## Objetivo
Por favor, copie sem alterações o trecho do texto sobre a esquerda e o totalitarismo entre "Não sendo este" e "eles continuam lá.", inclusive.

Há alguns dias, a propósito do lançamento em Espanha dos diários da poeta russa Marina Tsvietáieva, Antonio Muñoz Molina escreveu o seguinte no suplemento literário do El País: «Dizia George Orwell que a grande cegueira da esquerda europeia nos anos trinta tinha sido querer ser antifascista sem ser antitotalitária: em termos mais claros, denunciava a Hitler, Mussolini e Franco [em Portugal, acrescento, também a Salazar], fechando os olhos aos crimes de (…) Estaline. Essa antiga cegueira continua sem se dissipar de todo: a diferença é que agora a ninguém falta a informação contrastada necessária para curar-se dela.»
Não sendo este um tema premente nas preocupações políticas da esquerda internacional, ou sequer da portuguesa, com toda a justeza e sentido mais preocupada com as prioridades do presente, estamos agora em bom tempo para olhá-lo sem temores e interditos. Como é sabido, varrer fantasmas para debaixo do tapete só os esconde temporariamente, e quando saímos das declarações diplomáticas das direções partidárias e viajamos até aos mitos e às crenças profundas de uma parte dos militantes – por vezes, até dos mais jovens, com escasso ou deturpado conhecimento da história – verificamos que eles continuam lá.
Para além do interesse associado à condição de investigador e de professor de história contemporânea, a curiosidade pelo interdito levou-me um dia a viajar até aquela parte da memória mais dolorosa do século XX que durante décadas permaneceu omitida ou deturpada e assim permanecia quando a descobri. Recordo como nos finais da década de 1970 li quase secretamente O Arquipélago do Gulag, o documentado relato de memória de prisão e exílio de Alexandre Soljenitsine, por este ser tomado, nos ambientes políticos que então frequentava, como mera e abjeta «propaganda do capitalismo». Distanciei-me rapidamente do trajeto político pessoal do escritor russo, mas fui depois acumulando muitas leituras de outros que passaram por idênticas experiências e sobreviveram para poder descrevê-las.

## Registos fornecidos
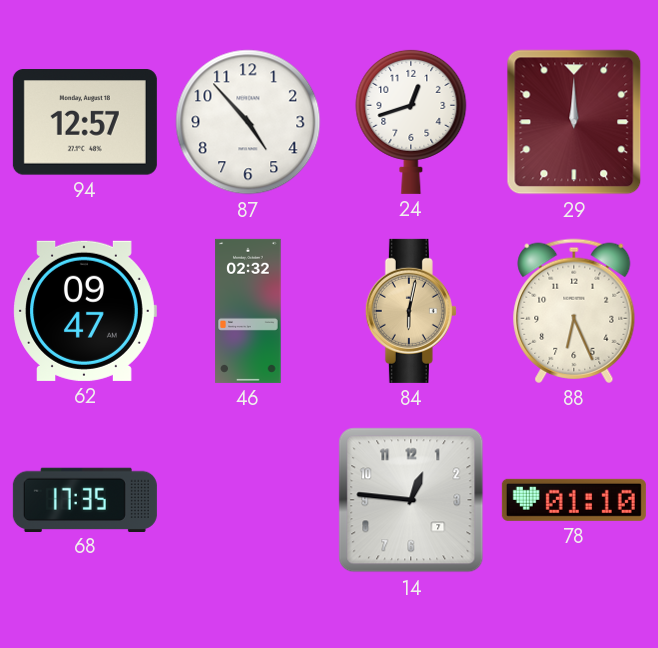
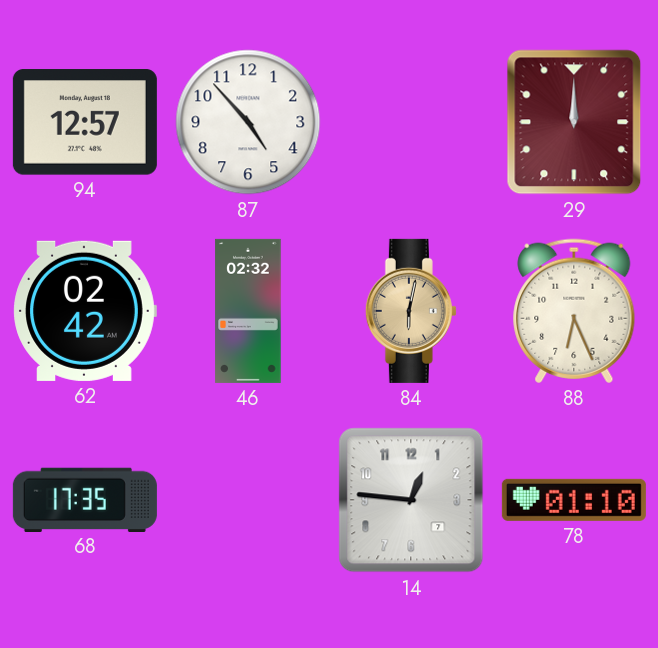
24: 12:42 -> none
62: 09:47 -> 02:42
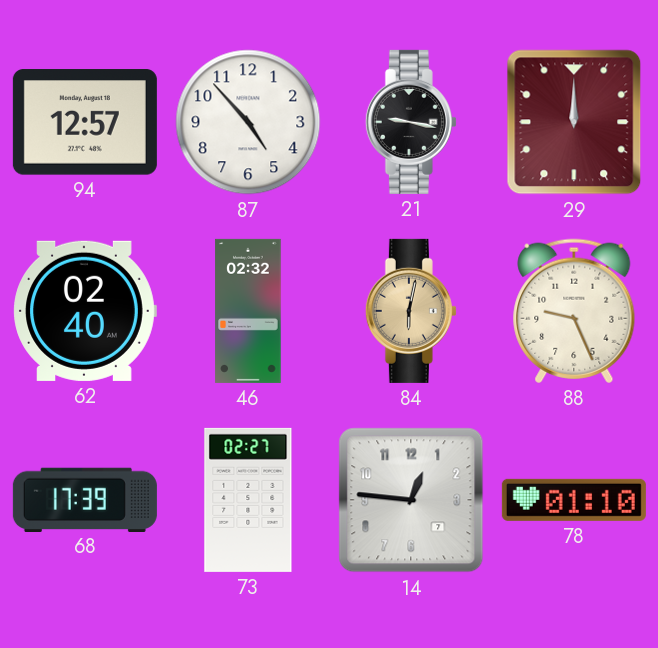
21: none -> 9:17
62: 02:42 -> 02:40
88: 6:26 -> 9:26
68: 17:35 -> 17:39
73: none -> 02:27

## Resposta
Não sendo este um tema premente nas preocupações políticas da esquerda internacional, ou sequer da portuguesa, com toda a justeza e sentido mais preocupada com as prioridades do presente, estamos agora em bom tempo para olhá-lo sem temores e interditos. Como é sabido, varrer fantasmas para debaixo do tapete só os esconde temporariamente, e quando saímos das declarações diplomáticas das direções partidárias e viajamos até aos mitos e às crenças profundas de uma parte dos militantes – por vezes, até dos mais jovens, com escasso ou deturpado conhecimento da história – verificamos que eles continuam lá.